As we discussed previously, much like a warehouse after closing hours might have the aspect “dark” and much like a mall might have the aspect “crowded”, each individual character has aspects too.
Now, in our group, all of our characters were awesome. We had a Knight of the Cross, a physics teacher who was a mage who specialized in kinetic energy, we had an avatar of a Fire Goddess (who worked in a school library), a two-fisted, tough as nails investigator who was half FBI guy and half Kolchak the Night Stalker, and me… a New Age Bookstore manager and part-time “psychic” who tended bar in the ritzy part of town. Now, my character did not believe in the supernatural (he had a degree in Psychology and just thought that he was exceptionally good at cold reads) but was finding out, and quickly, that this stuff was, indeed, real and that he was, indeed, a magical talent.
He had an aspect of “What do you mean this crap is real?”
The physics teacher had aspects of “it’s nice to be needed”.
The Fire Goddess avatar had an aspect of “why is it always me?”
The Knight of the Cross had an aspect of “Duty before… everything.”
Kolchak had an aspect of “No more dead chicks.”
Aspects were created as people came up with the ideas for their characters and (and I think that this part is really cool) as they come up with stories of how they met in the first place. Why is the group hanging out together? Well, the Avatar accidentally set the library on fire one day and the physics teacher figured out that it was accidental magic rather than deliberate arson. (This was the Avatar’s aspect of “You deny my power??? FWOOOSH!!!!”) The knight of the cross killed a person possessed by a demon in front of the New Age Bookstore manager. (This was my aspect of “Don’t put your hand in the crazy.”) And everybody knew everybody and had an in-character reason that the other person had a great impact on their life.
Now, calling the aspects worked two ways. The first way is that we could re-roll a bad roll or add two to a mediocre roll by calling on an aspect. So, like, if the physics teacher was at a point where he had to blow away a vault door to let his party through to the other side and he needed a 7 to cast a sufficient spell to do this, he could start with his skill of 4 and add his roll of 1 and then say “I’d like to spend a refresh to bring me to a 7”. “What aspect are you using?”, the DM would ask. “It’s nice to be needed. Everybody’s…”, he’d gesture to the table, “looking at me.”
“The vault door blows off”, the DM might say.
The other way that refresh worked is that the DM would call on your various aspects. If I found myself in a contest of wills with a Vampire with more than enough power to kill all of us where we stood, he could toss me a refresh token and say that he was calling my “What do you mean this crap is real?” to have me respond as if I were responding to a jerky guy who was trying to tell me and my friends how to live even though we were on public property and it is a Free Country. “Do you know who I am?”, I might ask. “I’m the manager at the New Age Bookstore!”
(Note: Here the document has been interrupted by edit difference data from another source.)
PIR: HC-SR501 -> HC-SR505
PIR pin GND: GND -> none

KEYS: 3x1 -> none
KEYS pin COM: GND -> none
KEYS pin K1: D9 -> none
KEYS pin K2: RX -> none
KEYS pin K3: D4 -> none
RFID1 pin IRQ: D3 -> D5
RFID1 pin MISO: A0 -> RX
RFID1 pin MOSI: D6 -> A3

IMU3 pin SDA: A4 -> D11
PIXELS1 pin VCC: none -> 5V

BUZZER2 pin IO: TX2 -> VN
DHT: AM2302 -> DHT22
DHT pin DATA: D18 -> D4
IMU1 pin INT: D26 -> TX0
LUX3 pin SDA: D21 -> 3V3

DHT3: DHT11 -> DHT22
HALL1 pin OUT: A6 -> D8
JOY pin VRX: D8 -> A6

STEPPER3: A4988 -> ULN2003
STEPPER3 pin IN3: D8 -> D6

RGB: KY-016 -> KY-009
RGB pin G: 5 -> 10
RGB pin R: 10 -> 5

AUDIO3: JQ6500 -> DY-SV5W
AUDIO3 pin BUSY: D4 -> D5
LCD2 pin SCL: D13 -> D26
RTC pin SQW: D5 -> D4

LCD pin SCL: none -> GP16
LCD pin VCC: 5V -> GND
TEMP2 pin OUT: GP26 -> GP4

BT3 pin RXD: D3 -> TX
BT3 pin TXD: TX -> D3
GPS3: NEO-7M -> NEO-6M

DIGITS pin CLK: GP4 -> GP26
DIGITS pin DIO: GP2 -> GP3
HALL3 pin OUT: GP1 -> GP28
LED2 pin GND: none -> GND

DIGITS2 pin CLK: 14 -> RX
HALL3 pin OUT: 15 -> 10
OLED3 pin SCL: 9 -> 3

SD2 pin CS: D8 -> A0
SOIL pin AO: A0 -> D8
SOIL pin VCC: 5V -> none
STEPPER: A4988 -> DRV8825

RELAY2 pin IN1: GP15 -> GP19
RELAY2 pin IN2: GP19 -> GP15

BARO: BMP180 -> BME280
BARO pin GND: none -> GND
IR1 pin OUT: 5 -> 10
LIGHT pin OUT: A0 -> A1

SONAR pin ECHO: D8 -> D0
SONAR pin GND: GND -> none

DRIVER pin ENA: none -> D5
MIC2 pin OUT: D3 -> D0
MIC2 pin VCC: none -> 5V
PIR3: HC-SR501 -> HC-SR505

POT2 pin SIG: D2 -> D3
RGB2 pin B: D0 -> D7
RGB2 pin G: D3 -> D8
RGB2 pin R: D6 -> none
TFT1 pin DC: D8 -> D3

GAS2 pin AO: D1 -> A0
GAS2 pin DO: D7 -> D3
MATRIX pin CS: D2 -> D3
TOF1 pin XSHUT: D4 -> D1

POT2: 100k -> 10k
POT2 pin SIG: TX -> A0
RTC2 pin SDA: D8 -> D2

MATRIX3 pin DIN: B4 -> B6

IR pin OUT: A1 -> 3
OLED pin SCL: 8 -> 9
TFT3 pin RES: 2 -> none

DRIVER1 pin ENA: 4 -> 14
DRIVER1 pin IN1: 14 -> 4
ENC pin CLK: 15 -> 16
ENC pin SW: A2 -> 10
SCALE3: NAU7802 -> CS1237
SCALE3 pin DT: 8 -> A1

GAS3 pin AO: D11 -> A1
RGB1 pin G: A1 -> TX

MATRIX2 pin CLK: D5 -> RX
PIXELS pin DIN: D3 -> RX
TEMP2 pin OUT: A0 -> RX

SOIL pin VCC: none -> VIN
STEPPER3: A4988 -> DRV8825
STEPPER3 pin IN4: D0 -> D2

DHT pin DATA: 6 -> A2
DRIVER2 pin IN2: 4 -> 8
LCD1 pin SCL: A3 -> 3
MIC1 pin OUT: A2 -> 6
If we would have a confrontation with a handful of armed guards who starts shooting at us, the DM might say that they’re all shooting at the Fire Goddess avatar as he tossed her a refresh token and said “Why is it always me?”
And the cool thing is that everybody pretty much has five or six aspects! So, in any given scene, it’s possible for the DM to nudge pretty much anybody (and thus the group) in a particular direction and, in doing so, is giving them some tools to overcome the obstacles he’s going to throw at them.
All in all, this was the most fun first night of rolling up a town then rolling up characters I’d ever had. If you have a Saturday Group of your own, get them all to read the first Dresden book… and then discuss whether you’d like to have a game set in that world. Seriously, it’s a blast.
Oddly enough this is more or less equivalent to the informal system I always used as the DM: “The narrative gets +10 to save”. With bad players, this has a tendency to run the campaign straight into the trash bin, but that’s okay when you have bad players you probably just want it to get over with as soon as possible.
GOOD players, on the other hand, who actually get into not just the paper manifestation of their character’s goodie list but the actual *character*… they become part of the narrative. They get bonuses.
I like the idea of formalizing it to a degree. Will muse.
One trick I didn’t mention is that players can decline the point being given them by the DM by paying a point… so when the DM says “I’m calling your ‘Quick to Anger!’ aspect”, the player, if he has refresh to spare, can toss back the DM’s token plus one of his own saying “I swallow my pride and take it.”
Which makes for an additional interesting dynamic…
I did like the concept. It was tough to manager each player’s fate and I found people constantly running out. Still, it made a very nice mechanic to move players in directions the GM wanted.